-- EXTRAIT --

* * * * * * *

Effarant... de voir
comment certains jugent une œuvre telle que La Lune de
Jupiter. Lourdeur de la mise en scène pour certains,
instrumentalisation du thème de l'immigration illégale pour
d'autres, l’œuvre du cinéaste hongrois Kornél Mundruczó (auteur
en 2014 du remarqué White God)
est tellement plus que ce que voudraient nous faire croire certains
journaleux assez présomptueux pour croire détenir la vérité. Leur
vérité, celle que ne partageront certainement pas ceux qui
découvriront à travers le dernier long-métrage de Kornél
Mundruczó, une œuvre qui en matière de mise en scène se révèle
en tous points maîtrisée. La mise en scène, mais également
l'espace et le temps. Le hongrois n'a peut-être certes pas accomplit
un exploit en terme de scénario (l'agent de service de l'immigration
incarnant le Mal, le jeune immigré dans la peau de l'Ange ou bien le
médecin ivre de rédemption), mais lorsqu'il s'agit de mettre en
scène son trio d'interprètes (parmi lesquels il ne faudrait pas
oublier l'une des rares représentantes du sexe faible, Monika
Balsai), Kornél Mundruczó ne lésine pas sur les moyens et met en
œuvre quelques plans-séquences fort impressionnant dont celui
ouvrant le récit n'est pas le moins réussi.

* * * * * * *

-- LISTE DES DONNÉES --
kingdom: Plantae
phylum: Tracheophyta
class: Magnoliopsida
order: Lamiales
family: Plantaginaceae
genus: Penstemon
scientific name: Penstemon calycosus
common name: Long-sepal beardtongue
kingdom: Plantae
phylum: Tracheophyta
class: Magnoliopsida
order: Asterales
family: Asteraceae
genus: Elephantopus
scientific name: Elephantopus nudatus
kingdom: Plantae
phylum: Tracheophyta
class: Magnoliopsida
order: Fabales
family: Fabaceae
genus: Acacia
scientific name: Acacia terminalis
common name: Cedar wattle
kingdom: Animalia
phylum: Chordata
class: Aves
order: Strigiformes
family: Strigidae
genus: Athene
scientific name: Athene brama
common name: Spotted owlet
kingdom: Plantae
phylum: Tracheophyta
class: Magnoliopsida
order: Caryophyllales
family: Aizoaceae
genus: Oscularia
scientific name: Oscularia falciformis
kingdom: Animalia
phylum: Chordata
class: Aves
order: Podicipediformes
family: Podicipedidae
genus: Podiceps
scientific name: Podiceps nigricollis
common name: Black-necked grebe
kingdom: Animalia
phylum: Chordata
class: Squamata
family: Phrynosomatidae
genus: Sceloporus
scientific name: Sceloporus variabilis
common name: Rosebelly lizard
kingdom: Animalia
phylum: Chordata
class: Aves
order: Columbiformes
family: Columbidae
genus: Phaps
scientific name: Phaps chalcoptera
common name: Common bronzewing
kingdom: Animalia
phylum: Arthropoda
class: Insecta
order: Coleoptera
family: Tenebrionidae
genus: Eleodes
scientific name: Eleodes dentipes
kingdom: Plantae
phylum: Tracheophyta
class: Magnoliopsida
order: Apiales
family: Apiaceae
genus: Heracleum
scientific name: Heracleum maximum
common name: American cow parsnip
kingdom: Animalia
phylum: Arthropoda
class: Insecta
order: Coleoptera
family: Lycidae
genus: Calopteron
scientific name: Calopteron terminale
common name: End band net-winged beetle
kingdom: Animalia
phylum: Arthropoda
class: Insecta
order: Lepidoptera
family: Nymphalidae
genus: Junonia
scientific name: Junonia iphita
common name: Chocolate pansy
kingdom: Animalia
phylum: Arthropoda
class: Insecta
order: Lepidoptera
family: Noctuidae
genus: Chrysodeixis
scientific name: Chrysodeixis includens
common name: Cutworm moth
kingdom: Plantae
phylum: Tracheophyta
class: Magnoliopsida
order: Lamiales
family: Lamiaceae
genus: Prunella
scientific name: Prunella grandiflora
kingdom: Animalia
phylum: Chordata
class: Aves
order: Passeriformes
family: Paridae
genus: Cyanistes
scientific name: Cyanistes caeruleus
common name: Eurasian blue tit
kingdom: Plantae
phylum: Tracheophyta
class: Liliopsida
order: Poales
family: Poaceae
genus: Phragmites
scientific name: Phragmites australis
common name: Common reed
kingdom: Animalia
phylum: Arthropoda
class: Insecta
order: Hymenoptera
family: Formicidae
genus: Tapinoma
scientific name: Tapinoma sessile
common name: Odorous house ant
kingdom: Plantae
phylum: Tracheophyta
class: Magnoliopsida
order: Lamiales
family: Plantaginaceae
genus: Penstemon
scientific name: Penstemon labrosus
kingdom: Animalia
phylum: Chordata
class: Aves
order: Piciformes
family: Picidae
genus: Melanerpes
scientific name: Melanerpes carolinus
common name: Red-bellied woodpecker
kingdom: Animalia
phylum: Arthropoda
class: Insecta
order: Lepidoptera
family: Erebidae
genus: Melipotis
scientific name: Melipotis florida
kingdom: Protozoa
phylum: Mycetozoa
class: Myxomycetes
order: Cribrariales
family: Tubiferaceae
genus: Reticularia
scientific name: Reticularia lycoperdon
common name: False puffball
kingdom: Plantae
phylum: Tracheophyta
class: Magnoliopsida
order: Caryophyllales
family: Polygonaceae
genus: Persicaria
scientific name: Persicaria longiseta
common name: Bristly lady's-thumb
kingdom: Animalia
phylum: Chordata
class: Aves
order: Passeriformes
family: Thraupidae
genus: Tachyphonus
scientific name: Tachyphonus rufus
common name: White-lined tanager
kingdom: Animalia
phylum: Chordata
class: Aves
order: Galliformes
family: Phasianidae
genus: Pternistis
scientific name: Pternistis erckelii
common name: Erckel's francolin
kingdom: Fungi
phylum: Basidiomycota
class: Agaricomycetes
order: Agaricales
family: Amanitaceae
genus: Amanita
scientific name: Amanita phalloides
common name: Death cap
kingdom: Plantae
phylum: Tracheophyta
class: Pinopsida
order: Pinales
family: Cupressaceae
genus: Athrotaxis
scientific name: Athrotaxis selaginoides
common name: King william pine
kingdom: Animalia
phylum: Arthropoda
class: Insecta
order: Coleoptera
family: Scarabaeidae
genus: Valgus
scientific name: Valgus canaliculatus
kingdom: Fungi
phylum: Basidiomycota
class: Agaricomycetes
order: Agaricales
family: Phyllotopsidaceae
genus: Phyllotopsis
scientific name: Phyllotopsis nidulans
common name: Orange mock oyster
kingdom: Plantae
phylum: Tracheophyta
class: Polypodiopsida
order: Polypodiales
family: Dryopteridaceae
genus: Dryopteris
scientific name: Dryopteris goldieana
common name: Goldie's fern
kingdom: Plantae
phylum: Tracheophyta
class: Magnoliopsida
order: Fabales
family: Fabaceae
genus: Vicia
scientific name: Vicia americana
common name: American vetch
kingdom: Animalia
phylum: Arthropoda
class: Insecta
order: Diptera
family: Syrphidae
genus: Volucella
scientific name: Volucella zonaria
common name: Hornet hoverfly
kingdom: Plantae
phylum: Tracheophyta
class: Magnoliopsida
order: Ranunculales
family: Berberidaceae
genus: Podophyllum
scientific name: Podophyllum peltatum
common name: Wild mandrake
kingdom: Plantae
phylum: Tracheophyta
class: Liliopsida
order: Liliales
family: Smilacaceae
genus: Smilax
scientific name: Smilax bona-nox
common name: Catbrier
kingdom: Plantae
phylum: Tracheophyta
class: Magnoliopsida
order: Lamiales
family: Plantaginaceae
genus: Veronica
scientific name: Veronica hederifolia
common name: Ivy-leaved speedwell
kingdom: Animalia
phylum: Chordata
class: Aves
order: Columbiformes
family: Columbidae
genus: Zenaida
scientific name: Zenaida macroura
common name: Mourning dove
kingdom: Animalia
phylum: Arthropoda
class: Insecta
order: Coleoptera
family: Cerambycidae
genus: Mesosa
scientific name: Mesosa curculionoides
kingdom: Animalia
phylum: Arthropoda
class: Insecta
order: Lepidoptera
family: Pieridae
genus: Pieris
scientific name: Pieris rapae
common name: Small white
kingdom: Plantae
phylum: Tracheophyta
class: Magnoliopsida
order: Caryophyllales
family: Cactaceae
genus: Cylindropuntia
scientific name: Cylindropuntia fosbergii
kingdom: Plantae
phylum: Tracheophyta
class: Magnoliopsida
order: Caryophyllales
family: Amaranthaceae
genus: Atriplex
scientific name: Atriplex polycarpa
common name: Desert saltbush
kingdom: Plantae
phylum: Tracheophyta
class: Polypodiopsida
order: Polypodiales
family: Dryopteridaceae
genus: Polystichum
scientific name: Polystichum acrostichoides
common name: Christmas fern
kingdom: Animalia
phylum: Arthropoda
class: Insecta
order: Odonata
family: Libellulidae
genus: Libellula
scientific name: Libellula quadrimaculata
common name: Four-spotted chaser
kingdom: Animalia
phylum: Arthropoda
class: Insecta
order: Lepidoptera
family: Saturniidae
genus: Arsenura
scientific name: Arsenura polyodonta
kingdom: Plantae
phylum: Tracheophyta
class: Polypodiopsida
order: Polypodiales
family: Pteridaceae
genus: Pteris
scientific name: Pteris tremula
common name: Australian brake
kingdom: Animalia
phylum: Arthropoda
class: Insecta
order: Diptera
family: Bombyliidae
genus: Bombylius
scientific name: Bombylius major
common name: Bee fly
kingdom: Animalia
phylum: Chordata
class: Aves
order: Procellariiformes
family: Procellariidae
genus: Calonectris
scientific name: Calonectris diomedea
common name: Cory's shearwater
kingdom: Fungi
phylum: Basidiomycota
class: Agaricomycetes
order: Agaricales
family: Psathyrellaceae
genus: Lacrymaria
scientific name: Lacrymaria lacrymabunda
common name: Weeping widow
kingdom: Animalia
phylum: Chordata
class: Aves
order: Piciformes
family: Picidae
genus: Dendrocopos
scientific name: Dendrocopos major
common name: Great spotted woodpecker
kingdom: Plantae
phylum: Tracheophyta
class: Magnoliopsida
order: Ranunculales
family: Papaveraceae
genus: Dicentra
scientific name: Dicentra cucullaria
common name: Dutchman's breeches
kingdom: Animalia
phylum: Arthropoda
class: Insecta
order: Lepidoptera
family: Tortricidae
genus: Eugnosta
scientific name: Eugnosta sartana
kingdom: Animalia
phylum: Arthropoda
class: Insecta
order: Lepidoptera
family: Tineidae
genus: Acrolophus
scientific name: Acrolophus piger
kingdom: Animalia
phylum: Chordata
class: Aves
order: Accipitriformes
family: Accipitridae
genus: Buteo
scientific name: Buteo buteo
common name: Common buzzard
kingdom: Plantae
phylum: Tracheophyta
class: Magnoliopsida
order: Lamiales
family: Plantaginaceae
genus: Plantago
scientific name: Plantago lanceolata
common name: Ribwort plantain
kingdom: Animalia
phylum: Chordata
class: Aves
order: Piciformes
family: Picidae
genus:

* * * * * * *

Recopiez intégralement la critique du film La Lune de Jupiter. Appuyez-vous uniquement sur la critique.

-- RÉPONSE COMPLÈTE --
Effarant... de voir
comment certains jugent une œuvre telle que La Lune de
Jupiter. Lourdeur de la mise en scène pour certains,
instrumentalisation du thème de l'immigration illégale pour
d'autres, l’œuvre du cinéaste hongrois Kornél Mundruczó (auteur
en 2014 du remarqué White God)
est tellement plus que ce que voudraient nous faire croire certains
journaleux assez présomptueux pour croire détenir la vérité. Leur
vérité, celle que ne partageront certainement pas ceux qui
découvriront à travers le dernier long-métrage de Kornél
Mundruczó, une œuvre qui en matière de mise en scène se révèle
en tous points maîtrisée. La mise en scène, mais également
l'espace et le temps. Le hongrois n'a peut-être certes pas accomplit
un exploit en terme de scénario (l'agent de service de l'immigration
incarnant le Mal, le jeune immigré dans la peau de l'Ange ou bien le
médecin ivre de rédemption), mais lorsqu'il s'agit de mettre en
scène son trio d'interprètes (parmi lesquels il ne faudrait pas
oublier l'une des rares représentantes du sexe faible, Monika
Balsai), Kornél Mundruczó ne lésine pas sur les moyens et met en
œuvre quelques plans-séquences fort impressionnant dont celui
ouvrant le récit n'est pas le moins réussi.